**EXERCISE PROMPT**
Once you find the line with "# application will be stored." in the data that follows, repeat it and every line after it exactly, through the line with "TRANSLATIONS_MAKE_BACKUPS = True".

**Plain-text document sources**
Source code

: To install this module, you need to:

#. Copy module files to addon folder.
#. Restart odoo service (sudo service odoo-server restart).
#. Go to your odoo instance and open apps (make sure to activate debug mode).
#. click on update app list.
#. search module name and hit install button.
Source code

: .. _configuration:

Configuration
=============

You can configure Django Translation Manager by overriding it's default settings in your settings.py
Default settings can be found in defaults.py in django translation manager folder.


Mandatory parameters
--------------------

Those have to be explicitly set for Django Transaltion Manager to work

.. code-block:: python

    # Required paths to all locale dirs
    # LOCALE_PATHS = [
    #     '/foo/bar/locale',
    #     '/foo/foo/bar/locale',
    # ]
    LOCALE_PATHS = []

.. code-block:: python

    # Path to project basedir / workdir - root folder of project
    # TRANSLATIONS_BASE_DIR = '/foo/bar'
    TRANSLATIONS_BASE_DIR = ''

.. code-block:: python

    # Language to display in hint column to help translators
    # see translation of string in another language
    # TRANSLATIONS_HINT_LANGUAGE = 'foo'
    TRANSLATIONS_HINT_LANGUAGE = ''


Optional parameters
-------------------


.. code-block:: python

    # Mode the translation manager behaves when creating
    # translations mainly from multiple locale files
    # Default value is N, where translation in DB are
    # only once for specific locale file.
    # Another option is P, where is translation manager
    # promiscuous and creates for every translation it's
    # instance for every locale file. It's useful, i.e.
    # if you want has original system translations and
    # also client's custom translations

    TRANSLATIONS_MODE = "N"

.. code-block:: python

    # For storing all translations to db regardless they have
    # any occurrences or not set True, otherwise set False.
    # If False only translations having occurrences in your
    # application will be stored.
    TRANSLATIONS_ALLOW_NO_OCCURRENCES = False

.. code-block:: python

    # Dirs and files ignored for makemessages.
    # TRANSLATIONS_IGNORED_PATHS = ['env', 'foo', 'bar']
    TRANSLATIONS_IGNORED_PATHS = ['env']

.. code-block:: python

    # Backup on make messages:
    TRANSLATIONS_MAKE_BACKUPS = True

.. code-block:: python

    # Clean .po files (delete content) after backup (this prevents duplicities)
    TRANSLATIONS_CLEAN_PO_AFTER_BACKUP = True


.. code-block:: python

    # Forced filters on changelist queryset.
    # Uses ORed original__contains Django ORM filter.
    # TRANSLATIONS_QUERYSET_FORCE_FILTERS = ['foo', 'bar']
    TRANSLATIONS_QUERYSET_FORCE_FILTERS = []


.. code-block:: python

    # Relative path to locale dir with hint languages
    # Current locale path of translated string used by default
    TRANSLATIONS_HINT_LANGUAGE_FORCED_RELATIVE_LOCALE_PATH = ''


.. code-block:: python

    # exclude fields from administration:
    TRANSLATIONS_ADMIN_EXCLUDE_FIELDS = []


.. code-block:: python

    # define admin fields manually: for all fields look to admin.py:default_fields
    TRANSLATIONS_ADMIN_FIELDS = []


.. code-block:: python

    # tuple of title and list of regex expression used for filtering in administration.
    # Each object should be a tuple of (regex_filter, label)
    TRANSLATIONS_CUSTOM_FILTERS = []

**OUTPUT FOR THIS TASK**
    # application will be stored.
    TRANSLATIONS_ALLOW_NO_OCCURRENCES = False

.. code-block:: python

    # Dirs and files ignored for makemessages.
    # TRANSLATIONS_IGNORED_PATHS = ['env', 'foo', 'bar']
    TRANSLATIONS_IGNORED_PATHS = ['env']

.. code-block:: python

    # Backup on make messages:
    TRANSLATIONS_MAKE_BACKUPS = True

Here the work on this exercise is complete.